En traduction médicale, on se penchera ainsi sur les très nombreux préfixes issus du latin et du grec (par ex. anti-, auto-, dys-, inter-, intra-, péri-, endo-, etc…), pour en reconnaitre immédiatement la signification, et ainsi faciliter la compréhension des termes qui se composent par leur intermédiaire, dans un texte médical. 

 Les suffixes sont des structures en fin de mot qui modifient le radical ou la racine du mot. Tout le monde connait par exemple  les suffixes « -logie », «  et « -logue » l’un et l’autre issus du mot latin « –logia » et du  grec « -λογία » qui signifie « dire », et avec lesquels on forme la science ou l’étude scientifique d’un domaine, comme par exemple les mots « dermatologie et dermatologue » ou « neurologie et neurologue », voire «radiologie et radiologue ».

 Ici aussi, en traduction médicale, on cherchera à repérer  les très nombreux suffixes latins ou grecs (par ex. –manie, -spasme, -sténose,  -plastie, -algie, -hypoxie, -ectomie, etc..)  et à connaitre leur signification, dans le but de faciliter la compréhension des termes additionnés d’un suffixe dans un texte médical.

 Le radical ou la racine du mot se compose avec un préfixe et/ou un suffixe qui s’y rattache. On connait en général la conjugaison des verbes français. On y parle toujours de la racine du verbe et de ses terminaisons,  à tous les temps et à tous les modes. En dehors de la conjugaison des verbes  de notre quotidien,  le langage de la médecine se compose de mots qui foisonnent  de racines latines et grecques qu’on repèrera dans leur relation aux suffixes et préfixes, et dont on apprendra à connaitre le sens, toujours aux fins de faciliter la lecture et la compréhension d’un texte médical.  

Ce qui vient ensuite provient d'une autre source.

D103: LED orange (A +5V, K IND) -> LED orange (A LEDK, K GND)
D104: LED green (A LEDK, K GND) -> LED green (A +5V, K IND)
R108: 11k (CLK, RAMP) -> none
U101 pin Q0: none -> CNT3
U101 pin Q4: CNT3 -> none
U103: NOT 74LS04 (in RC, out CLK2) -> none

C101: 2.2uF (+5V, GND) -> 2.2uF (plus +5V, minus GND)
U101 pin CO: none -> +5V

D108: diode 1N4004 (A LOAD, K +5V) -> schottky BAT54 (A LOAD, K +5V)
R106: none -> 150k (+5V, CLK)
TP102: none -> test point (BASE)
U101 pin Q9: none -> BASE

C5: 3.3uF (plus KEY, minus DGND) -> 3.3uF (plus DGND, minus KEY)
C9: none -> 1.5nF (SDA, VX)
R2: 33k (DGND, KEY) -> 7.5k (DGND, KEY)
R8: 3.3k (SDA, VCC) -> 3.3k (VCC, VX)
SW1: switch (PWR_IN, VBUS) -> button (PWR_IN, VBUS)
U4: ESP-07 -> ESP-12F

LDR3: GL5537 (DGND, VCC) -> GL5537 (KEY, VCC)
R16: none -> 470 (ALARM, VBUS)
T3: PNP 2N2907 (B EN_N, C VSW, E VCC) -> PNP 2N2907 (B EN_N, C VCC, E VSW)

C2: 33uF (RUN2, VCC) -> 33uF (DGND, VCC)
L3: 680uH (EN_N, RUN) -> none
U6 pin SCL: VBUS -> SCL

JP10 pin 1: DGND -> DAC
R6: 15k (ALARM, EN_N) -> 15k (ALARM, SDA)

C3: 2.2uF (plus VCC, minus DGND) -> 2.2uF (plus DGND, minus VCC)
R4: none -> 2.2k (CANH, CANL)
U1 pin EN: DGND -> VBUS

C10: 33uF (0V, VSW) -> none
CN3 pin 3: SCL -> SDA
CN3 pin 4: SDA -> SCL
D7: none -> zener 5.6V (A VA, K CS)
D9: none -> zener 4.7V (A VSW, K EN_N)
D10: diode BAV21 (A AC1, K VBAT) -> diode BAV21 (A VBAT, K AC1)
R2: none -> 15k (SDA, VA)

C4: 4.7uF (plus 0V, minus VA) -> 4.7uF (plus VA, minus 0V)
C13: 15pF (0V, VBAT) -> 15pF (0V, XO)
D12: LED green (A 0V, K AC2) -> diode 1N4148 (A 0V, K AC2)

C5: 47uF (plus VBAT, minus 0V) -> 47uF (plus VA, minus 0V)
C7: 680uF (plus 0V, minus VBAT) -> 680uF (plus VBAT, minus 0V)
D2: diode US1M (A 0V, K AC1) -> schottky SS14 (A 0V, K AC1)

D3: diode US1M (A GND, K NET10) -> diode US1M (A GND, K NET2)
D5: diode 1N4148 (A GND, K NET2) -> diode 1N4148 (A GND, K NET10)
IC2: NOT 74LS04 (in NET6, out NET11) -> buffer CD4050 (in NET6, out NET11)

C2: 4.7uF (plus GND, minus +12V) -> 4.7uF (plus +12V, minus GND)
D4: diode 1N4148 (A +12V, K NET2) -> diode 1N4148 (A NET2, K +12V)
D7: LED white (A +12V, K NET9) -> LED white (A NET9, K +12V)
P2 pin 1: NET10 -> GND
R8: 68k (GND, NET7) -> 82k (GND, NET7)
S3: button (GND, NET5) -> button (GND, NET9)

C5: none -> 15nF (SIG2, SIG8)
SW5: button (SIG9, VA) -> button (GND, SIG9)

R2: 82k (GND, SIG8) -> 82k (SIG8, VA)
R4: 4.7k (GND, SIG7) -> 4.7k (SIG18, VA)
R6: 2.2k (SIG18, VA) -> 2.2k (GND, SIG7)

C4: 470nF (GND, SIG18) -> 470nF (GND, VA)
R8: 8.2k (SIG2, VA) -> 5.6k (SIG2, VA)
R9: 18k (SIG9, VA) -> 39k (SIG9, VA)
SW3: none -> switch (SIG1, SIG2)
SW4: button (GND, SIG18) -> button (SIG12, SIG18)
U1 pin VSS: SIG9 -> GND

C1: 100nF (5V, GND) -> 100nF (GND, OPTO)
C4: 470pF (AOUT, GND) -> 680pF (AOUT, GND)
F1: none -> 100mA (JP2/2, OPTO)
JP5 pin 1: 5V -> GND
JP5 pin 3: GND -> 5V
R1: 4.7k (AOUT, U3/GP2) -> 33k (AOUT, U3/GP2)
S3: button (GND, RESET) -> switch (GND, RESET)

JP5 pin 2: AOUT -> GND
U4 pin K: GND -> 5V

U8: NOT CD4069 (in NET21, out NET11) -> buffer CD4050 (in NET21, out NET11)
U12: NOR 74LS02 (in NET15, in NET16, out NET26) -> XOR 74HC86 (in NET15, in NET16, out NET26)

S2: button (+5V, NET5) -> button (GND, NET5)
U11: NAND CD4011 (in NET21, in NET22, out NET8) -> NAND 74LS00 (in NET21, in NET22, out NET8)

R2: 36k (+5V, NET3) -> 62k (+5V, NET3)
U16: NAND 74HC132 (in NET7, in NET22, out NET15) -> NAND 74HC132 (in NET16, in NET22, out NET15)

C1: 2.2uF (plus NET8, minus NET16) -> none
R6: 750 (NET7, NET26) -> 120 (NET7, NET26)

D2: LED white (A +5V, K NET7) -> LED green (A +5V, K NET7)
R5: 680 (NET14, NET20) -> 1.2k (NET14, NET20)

 On fera ainsi circuler des listes où figureront des radicaux tels que: myo-, phrén/o- , osté/o, hépat/o, mamm/o, phlébo- , etc.. dont on élucidera le sens pour ensuite les composer avec divers préfixes et suffixes semblables à ceux mentionnés ci-dessus. Et à l’inverse, on fera aussi circuler des listes de mots à décomposer (par ex. une liste des branches et spécialisations de la médecine) pour en extraire les parties radical, préfixe et/ou suffixe, et le sens qui s’y trouve véhiculé.

 En composant et décomposant ainsi les mots du langage de la médecine à partir de leur racines, préfixes et suffixes, dont on apprend la signification, on se familiarise avec le fonctionnement et les sens de ce langage, ses rouages, ses origines, et tout le système référentiel qui lui donne des signifiants.

 L’initiation à la formation des mots du langage médical offre accès au mystère de ces mots –dits savants,  très longs,  d’apparence compliquée ou parfois très semblables. Par exemple, lorsqu’on comprend comment marche cet agencement des racines, préfixes et suffixes, les mots suivants se déchiffrent et se distinguent immédiatement et très facilement : laryngoplastie, laryngoplégie, laryngoscope, laryngoscopie, laryngospasme, laryngosténose, laryngostomie et larygotomie.  Et par la même occasion on apprend la précision et l’économie de ce discours, qui parait parfois si revêche.

 Mais ce n’est pas tout !  Il y a encore d’autres aspects du langage médical que nous étudions, et qui s’imposent à sa caractérisation; en occurrence les synonymes,  les acronymes et les abréviations  qui feront l’objet d’autres billets ultérieurs.